Results: 60 patients (51 chordoma, 9 chondrosarcoma) were enrolled between February 2011 and March 2017. 63% were male, with a median age of 59 (range 18-89). All but one had primary tumors. Tumors were predominantly sacral/coccygeal (n=35, 58.3%). 51 patients (85%) underwent surgery, of whom 65% had R0, 29% R1, and 6% R2 resections (all at outside institutions prior to trial enrollment). In surgical patients, RT was most often delivered both pre- and post-operatively (32 patients, 63%; median total dose 68.7 GyE), and less often pre-operatively only (7 patients, 12%; median 50.4 GyE) or post-operatively only (12 patients, 20%; median 70.8 GyE). 9 patients (15%) underwent definitive RT without surgery (median 77.4 GyE). With a median follow-up of 28.3 months among 55 patients still alive, two-year local control was 92%, recurrence-free survival (RFS) 85%, and overall survival 94%. On univariate analysis, post-operative only RT (vs both pre- and post-operative) was associated with shorter RFS (62.9% vs 90.8% at two years, HR 5.86 [1.75-19.7], p=0.005); there was also a trend towards shorter RFS in non-R0 resections (71.6% vs 89.1% at two years, HR 2.65 [0.87-8.01], p=0.074). No local or distant recurrences were observed in the definitive RT arm. Acute and chronic toxicities were mild (3.4% grade 3-4, each); one patient experienced a late grade 2 sacral insufficiency fracture, and two patients experienced late grade 1 hardware failures. No RT-associated myelopathies were observed.
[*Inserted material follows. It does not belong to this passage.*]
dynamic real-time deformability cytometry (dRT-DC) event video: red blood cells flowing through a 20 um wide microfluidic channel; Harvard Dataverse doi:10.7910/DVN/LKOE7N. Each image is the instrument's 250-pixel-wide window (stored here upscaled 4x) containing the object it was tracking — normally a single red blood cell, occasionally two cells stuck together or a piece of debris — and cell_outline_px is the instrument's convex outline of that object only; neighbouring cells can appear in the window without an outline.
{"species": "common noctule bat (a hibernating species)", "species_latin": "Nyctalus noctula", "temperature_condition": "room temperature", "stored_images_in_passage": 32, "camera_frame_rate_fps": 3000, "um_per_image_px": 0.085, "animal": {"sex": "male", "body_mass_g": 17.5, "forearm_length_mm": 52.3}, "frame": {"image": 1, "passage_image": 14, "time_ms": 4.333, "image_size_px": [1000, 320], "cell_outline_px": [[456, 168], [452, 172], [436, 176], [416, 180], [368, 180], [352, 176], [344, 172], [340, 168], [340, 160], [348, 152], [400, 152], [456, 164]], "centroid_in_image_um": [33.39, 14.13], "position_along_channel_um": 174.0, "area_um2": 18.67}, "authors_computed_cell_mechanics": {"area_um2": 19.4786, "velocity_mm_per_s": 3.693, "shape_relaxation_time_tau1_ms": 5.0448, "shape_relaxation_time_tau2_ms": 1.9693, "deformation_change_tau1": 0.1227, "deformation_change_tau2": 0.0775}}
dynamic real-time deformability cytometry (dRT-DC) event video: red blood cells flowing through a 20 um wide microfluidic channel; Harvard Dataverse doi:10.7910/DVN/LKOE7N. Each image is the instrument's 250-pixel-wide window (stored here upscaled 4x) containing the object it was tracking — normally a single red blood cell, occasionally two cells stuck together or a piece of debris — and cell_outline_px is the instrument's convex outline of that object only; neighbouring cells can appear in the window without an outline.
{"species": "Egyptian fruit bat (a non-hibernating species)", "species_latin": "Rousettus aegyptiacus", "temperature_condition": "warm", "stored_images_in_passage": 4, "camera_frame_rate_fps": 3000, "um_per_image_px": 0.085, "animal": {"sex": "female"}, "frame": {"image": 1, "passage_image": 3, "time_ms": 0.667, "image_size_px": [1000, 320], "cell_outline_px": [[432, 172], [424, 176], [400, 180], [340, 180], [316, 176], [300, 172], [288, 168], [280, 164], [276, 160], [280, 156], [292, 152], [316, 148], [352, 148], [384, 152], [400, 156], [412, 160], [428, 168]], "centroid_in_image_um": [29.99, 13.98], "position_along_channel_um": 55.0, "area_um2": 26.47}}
Conclusion: Scanned beam proton therapy can be given safely for spine chordomas and chondrosarcomas. Although follow-up is limited, initial results suggest promising outcomes in both the peri-operative and definitive settings.
Author Disclosure: D.J. Konieczkowski: None. Y.E. Chen: Employee; Beth Israel Deaconess Medical Center. K.D. Bernstein: None. B.Y. Yeap: None. M.C. DiMaria: None. W. Jiang: None. S.L. McGovern: Independent Contractor; MD Anderson Physicians Network. Honoraria; American College of Radiology. Travel Expenses; American College of Radiology. J.T. Mullen: None. F.J. Hornicek: None.